2.金賢姫氏インタビュー
平成24(2012)年11月28日ソウルにて、聞き手は救う会西岡力会長。
●金正日の工作員現地化命令
70年代後半から金正日が対南工作を直接指揮した。それ以前の工作活動を点検
し、「成果が少ない。画期的な対策を立てなければならない。そのためには外国
人を利用しなさい」と、現地化教育を含めた方針が立てられた。
そして70年代後半に、日本人を初め、全世界から拉致が行われたが、特に日本
人が多い。それは地理的にも近いので拉致しやすいし、北朝鮮人が偽装するのに
顔などが似ているからだ。それ以外にも、中国、東南アジア、ヨーロッパからも
拉致した。この時本格的に拉致が行われた。私が工作員になってから幹部たちか
らそのことをよく聞いた。
金星政治軍事大学というのはスパイ養成所だ。私は対外情報調査部所属、情報
班の1期生だった。全員で6人か7人、くらいだった。ついたてをへだてて授業
を受けるので正確には分からない。私と金淑姫が女でそれ以外は男だった。同期
生の5人か4人の男たちは、日本人化教育を受けたかどうか分からない。他の人
たちについては、全部秘密になっているから自分のことしか分からない。
招待所を廻りながら、「夫婦の日本人がいる」とまかないのおばさんたちの話
を聞き、相当日本人がいるのだなと感じたが、人数は不明だ。安明進氏が言って
いる日本人教官30人という数字は少し多いように感じる。日本人化教育はずっと
続けていた。しかし、1対1教育はそんなに多くない。

**データ抜粋**.
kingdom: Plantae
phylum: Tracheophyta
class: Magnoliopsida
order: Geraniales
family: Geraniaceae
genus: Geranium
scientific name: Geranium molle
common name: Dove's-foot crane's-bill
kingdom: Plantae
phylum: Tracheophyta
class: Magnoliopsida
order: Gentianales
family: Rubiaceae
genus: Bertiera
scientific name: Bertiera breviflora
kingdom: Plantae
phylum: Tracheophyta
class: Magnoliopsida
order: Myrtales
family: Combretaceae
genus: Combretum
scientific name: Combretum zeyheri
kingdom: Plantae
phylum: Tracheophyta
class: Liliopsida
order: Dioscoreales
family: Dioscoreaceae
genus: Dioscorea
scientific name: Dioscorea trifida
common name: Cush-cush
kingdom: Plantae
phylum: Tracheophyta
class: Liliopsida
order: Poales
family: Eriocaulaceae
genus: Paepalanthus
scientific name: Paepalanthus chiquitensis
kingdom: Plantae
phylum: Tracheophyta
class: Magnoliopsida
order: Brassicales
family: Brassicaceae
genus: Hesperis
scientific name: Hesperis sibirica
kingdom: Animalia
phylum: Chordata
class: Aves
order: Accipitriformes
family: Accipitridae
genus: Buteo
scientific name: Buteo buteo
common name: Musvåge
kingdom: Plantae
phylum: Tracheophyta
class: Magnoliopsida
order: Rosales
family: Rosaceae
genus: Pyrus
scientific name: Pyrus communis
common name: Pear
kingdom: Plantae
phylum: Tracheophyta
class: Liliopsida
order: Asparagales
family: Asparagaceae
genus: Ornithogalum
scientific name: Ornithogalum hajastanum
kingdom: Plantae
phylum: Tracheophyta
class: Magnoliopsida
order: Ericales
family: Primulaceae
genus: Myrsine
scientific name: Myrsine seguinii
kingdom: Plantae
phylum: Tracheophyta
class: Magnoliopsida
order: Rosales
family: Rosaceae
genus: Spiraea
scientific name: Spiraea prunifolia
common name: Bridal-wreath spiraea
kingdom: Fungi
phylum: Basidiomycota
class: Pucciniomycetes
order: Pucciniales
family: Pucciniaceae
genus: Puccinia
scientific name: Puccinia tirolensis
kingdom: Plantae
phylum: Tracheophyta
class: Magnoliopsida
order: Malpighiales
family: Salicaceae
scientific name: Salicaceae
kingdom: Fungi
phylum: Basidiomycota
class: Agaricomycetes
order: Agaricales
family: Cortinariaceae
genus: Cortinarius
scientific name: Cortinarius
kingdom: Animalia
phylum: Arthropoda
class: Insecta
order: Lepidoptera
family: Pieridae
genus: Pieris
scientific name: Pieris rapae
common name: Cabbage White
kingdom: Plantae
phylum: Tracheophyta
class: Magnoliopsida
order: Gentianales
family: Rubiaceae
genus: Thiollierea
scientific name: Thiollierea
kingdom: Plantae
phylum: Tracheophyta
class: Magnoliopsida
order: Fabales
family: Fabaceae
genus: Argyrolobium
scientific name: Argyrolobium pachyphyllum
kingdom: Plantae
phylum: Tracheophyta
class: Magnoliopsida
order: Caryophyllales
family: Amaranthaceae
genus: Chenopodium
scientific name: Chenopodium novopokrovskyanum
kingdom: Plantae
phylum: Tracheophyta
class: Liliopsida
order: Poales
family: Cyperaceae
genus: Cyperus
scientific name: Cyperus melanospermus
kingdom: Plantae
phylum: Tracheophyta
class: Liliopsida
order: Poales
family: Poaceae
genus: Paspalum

**課題説明**.
金賢姫氏インタビューの文章を、最後の文のあとから書き進めよ。

**解答**.
もともとの計画では、私は田口さんから日本人化教育を受け、すぐ日本に浸透
させようとしていた。しかし、日本で事故が起こったので計画通りにできないと
計画が変わり、84年に中国人化教育を受けた。中国人化して台湾などを廻って中
国人として日本に浸透する計画だった。日本に入って情報を得たり、日本に先に
入っている固定工作員を点検することが任務だったようだ。
●拉致の目的
外国人を拉致する目的が3つある。1つは、外国人の身分証明書を盗用するこ
と、2番目は、外国人を金日成思想で洗脳教育させ北朝鮮の工作員にして現地に
浸透させること、3番目は教官として使うことだ。
80年代に幹部たち、課長らが、招待所にきて「外国人を工作員として使おうと
教育して外に出した。しかし、出すやいなや裏切ってしまった。やはり外国人は
信頼できない。北朝鮮の若い人たちを工作員に教育する方法しかない」と話して
いた。
最初は対南工作に必要な人たちを選んで、狙って、誘惑して拉致したらしいが、
後にどんどん競争的になり、無差別に拉致した。めぐみさんは子どもだから洗脳
して工作員として使おうと拉致されたと思う。
4つめの拉致の目的として、秘密保護がある。浸入していて自分の正体が発見
され危ないと思ったら、殺したり、拉致する。また拉致する途中、工作員として
使う道がないと思ったらそのまま海に捨てることもあると聞いた。対南工作では
人権なんか構わない。証拠が残らないから海は捨てやすい。韓国人のこととして
聞いたが、日本人もそういう可能性がある。
金日成時代は南出身の人、南に親戚や友だちがいる人たちを工作に使ったが、
歳を取っていく。それで若い北朝鮮人で、南に関係がない人を選んで、現地化し
た。私は84年に、金勝一(スンイル、1987年に共にKAL機爆破事件を起こす)と
海外に出かけたが、金勝一はもう歳をとっているので、組織管理を交代させると
いう意味もあったと思う。次は若い私が彼の代わりにするというための海外実習
をした。
●KAL機爆破事件と金賢姫の自白
87年のKAL機爆破事件は、それとは別にソウルオリンピックを邪魔することが
主な課題だった。前に2人1組で出かけたことがあり日本人になりすますために
は、2人がよく似合うから選ばれた。もしKAL機事件が成功していたら、韓国も
大きい打撃を受けた。当時は誰がしたか分からない。日本人になりすました2人
はいるが、正確に確かめることはできないので日本が疑われる。韓国では反日デ
モも起き、全斗煥政府や安企部は自作自演だと疑われ、オリンピックがどうなっ
たか分からない。そういう雰囲気では日本もオリンピックに参加できないだろう。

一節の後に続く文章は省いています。